** Opening Document segment block **

Current interest in the use of copper in antimicrobial coatings is demonstrated by the steady increase in papers published and patents granted since 2000 [2]. However, the increased development and use of copper-based antimicrobials leads to concerns about copper leaching into the environment and its toxicity on non-target organisms. For instance, current marine antifouling paints usually incorporate high levels of copper (6–76 %) as a biocidal agent [3], [4], [5]. They are designed to slowly release copper at the surface of the coating, but their use is increasingly being restricted or banned due to environmental concerns about the non-target effects of leached copper [5], [6], [7], [8]. Whilst the risk of bacteria developing resistance to copper and other metal-based antimicrobials is thought to be low there is evidence that some bacteria are developing copper tolerance and copper-resistance genes have been [9, 10]. There is clearly a need for development of novel copper and other metal-based antimicrobial products while minimizing copper leaching into the environment. Thus, our objective was to create rechargeable coatings that are either manually recharged using solutions containing copper ions, or which draw their biocidal ingredient from the environment (e.g. seawater) by incorporating Cu(II)-selective ligands to bind Cu(II). This would make them antimicrobial and antifouling, while addressing environmental concerns. These coatings have potential for use multiple applications such as in the marine environment, as antifouling paints, but would also have applications in the medical field, such as antimicrobial coatings against hospital-acquired infections and biofilm formation on implanted devices (e.g. artificial prostheses, catheters, dental implants) [11].

** Closing Document segment block **

Continue the text on rechargeable copper-based antimicrobial coatings from its last sentence. The lines after this point have nothing to do with the text on rechargeable copper coatings.

** Opening Supplied material block **

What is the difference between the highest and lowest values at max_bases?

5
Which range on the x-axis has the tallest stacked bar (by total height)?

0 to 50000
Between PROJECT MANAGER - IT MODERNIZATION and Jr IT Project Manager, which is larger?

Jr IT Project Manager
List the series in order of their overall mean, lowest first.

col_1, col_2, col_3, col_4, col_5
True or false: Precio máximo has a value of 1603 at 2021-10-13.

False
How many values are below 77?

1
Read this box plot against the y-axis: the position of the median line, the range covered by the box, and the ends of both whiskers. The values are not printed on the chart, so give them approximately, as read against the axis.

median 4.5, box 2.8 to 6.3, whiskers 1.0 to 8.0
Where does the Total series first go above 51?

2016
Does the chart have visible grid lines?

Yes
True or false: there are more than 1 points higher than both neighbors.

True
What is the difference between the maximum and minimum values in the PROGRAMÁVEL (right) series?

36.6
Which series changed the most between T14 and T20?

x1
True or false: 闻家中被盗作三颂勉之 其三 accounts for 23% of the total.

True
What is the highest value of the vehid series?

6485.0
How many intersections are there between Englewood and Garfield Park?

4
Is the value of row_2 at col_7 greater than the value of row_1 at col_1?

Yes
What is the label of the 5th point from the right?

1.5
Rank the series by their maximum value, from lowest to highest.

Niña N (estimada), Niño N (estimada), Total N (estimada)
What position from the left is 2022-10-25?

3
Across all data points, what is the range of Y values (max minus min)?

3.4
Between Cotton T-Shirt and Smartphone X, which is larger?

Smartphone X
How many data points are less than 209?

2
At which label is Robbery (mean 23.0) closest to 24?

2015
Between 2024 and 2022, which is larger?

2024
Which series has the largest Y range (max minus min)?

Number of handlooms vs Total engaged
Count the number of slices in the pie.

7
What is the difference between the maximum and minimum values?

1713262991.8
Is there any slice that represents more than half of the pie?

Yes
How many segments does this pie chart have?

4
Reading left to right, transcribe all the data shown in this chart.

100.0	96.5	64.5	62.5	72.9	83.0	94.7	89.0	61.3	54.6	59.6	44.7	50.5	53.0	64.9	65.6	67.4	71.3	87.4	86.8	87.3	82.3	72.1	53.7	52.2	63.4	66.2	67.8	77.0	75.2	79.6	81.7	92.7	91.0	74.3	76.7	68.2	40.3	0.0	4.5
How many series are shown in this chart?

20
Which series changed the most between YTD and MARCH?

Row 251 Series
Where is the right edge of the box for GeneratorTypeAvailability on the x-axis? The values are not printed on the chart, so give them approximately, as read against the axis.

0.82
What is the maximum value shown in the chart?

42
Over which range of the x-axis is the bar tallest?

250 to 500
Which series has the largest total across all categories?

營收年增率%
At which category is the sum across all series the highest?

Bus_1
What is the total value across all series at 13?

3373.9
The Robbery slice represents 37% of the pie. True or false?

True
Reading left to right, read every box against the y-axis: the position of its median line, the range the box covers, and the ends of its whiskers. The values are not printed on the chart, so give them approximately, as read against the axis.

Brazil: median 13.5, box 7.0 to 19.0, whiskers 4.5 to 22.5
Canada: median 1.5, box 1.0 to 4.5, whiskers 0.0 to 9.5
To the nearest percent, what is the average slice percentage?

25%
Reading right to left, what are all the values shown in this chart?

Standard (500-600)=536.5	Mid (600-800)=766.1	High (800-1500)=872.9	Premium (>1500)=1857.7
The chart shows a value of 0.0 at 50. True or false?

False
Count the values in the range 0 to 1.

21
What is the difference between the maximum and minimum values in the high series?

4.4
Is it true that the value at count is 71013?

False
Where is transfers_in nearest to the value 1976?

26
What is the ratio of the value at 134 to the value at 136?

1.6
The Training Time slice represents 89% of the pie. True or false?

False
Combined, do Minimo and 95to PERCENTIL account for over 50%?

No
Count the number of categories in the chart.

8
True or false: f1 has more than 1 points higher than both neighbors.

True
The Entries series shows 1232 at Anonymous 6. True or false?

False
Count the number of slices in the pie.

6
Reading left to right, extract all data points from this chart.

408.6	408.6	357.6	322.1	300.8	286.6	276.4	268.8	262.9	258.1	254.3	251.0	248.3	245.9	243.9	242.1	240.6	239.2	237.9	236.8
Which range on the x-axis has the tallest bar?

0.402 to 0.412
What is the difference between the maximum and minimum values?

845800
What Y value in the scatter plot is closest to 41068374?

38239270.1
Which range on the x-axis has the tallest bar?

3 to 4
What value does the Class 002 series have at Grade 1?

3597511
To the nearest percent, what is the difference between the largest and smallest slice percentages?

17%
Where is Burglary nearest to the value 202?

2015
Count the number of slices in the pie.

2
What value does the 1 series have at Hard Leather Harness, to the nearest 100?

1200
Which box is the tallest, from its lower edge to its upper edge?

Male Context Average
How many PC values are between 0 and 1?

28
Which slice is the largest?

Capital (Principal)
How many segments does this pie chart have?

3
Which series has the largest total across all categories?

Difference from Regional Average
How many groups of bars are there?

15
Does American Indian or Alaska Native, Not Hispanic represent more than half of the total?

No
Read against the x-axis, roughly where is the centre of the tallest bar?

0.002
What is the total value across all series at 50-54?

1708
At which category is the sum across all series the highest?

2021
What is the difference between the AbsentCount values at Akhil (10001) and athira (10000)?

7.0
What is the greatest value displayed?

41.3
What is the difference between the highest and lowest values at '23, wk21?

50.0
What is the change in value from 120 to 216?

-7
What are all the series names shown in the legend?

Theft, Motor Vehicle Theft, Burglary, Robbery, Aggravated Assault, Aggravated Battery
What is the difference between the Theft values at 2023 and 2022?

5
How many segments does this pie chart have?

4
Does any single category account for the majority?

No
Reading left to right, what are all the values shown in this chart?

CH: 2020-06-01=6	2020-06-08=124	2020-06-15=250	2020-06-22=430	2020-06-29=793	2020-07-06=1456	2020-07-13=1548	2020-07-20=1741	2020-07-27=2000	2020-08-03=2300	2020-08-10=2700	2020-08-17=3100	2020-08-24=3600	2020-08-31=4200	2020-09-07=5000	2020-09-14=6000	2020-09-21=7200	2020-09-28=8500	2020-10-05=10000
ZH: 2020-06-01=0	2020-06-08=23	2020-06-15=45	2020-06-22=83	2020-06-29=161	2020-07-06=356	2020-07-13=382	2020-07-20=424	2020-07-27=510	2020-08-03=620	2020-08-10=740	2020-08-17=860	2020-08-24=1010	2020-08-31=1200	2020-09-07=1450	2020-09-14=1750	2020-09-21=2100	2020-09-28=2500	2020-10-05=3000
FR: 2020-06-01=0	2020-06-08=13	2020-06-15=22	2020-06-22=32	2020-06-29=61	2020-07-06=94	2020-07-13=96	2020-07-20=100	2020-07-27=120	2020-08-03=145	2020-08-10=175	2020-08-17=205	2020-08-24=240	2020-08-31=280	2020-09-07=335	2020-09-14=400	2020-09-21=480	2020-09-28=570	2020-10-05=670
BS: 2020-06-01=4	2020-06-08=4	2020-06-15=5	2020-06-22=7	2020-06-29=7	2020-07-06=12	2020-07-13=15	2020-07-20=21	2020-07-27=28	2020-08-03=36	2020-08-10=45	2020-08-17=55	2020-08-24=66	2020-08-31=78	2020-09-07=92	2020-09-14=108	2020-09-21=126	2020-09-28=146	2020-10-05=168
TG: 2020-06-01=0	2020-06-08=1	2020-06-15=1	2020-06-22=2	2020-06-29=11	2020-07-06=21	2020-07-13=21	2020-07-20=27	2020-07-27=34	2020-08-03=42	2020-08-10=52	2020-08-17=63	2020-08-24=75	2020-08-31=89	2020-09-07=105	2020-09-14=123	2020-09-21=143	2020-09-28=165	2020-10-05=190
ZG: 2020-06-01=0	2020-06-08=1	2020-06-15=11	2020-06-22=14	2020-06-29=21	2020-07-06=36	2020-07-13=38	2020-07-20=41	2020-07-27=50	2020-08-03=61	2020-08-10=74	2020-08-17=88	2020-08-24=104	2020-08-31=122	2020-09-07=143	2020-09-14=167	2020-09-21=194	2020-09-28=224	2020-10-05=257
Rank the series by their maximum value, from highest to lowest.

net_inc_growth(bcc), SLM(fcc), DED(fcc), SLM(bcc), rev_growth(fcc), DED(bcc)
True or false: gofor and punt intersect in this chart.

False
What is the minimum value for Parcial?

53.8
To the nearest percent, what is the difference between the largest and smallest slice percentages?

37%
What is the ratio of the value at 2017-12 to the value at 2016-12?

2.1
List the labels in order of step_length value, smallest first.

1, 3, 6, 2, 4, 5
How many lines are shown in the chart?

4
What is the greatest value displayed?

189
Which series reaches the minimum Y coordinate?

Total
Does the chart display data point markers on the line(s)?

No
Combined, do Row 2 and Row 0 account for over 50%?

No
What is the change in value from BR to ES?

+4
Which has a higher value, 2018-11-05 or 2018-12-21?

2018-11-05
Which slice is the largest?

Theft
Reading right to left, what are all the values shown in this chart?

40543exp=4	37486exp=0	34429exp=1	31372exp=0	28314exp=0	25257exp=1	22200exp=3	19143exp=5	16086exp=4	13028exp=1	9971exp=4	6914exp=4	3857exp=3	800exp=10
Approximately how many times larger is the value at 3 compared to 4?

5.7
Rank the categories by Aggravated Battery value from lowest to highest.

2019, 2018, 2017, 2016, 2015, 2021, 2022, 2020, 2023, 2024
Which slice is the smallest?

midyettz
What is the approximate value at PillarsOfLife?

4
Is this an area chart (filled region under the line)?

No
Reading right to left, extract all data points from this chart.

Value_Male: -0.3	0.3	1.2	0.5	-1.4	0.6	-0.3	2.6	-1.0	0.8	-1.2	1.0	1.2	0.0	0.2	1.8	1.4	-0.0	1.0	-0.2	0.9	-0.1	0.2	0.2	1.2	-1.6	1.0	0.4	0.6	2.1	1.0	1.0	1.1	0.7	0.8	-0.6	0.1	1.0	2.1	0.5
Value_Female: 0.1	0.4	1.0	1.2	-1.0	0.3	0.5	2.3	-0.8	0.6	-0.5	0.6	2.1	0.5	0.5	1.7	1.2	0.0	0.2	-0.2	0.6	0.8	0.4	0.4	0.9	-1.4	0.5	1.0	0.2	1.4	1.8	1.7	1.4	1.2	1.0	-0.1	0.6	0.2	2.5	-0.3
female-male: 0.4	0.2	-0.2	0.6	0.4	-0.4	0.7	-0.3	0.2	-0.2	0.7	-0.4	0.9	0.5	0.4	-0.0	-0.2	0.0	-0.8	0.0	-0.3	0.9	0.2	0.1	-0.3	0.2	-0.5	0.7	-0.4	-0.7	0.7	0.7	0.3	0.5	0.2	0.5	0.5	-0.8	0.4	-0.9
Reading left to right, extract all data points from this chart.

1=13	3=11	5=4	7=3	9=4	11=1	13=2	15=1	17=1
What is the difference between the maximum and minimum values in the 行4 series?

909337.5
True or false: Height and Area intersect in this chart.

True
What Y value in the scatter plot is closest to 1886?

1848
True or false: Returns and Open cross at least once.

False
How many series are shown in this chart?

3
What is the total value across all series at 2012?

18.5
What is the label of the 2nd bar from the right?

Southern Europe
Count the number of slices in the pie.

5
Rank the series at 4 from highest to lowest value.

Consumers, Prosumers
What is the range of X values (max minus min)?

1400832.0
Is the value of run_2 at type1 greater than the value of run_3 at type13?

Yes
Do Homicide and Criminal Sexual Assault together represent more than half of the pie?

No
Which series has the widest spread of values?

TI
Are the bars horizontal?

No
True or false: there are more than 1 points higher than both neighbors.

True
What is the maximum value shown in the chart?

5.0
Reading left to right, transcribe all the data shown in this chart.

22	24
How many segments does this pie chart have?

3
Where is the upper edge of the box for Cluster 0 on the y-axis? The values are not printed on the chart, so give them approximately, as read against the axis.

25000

** Closing Supplied material block **

*Task answer:*
Here, we report the synthesis and characterisation of Cu(II) coordinating ligands and their formulation into coatings for use as modifiers in the polymeric binders. In particular, a copper additive was generated through the functionalisation of silica particles to provide a “drop-in” coating additive that could serve as a generic modifier to confer antibacterial bioactivity, optimally demonstrating compatibility with a wide range of coating compositions. Methodology was developed to test the ability of various coatings to coordinate and retain Cu(II). The level of copper leaching from each surface of the coating was assessed using a biological assay, indirectly by determining antibacterial activity during cell-based bioassay testing, and directly through quantitative measurement using inductively coupled plasma mass-spectrometry (ICP-MS). In addition, Cu(II) containing surfaces were assayed to determine the propensity for adherence of live bacteria. This test was to approximate how effective the copper-containing surfaces would be in decreasing long-term biofouling in settings that avoid release of a high proportion of copper into solution (solution phase being a proxy for the environment).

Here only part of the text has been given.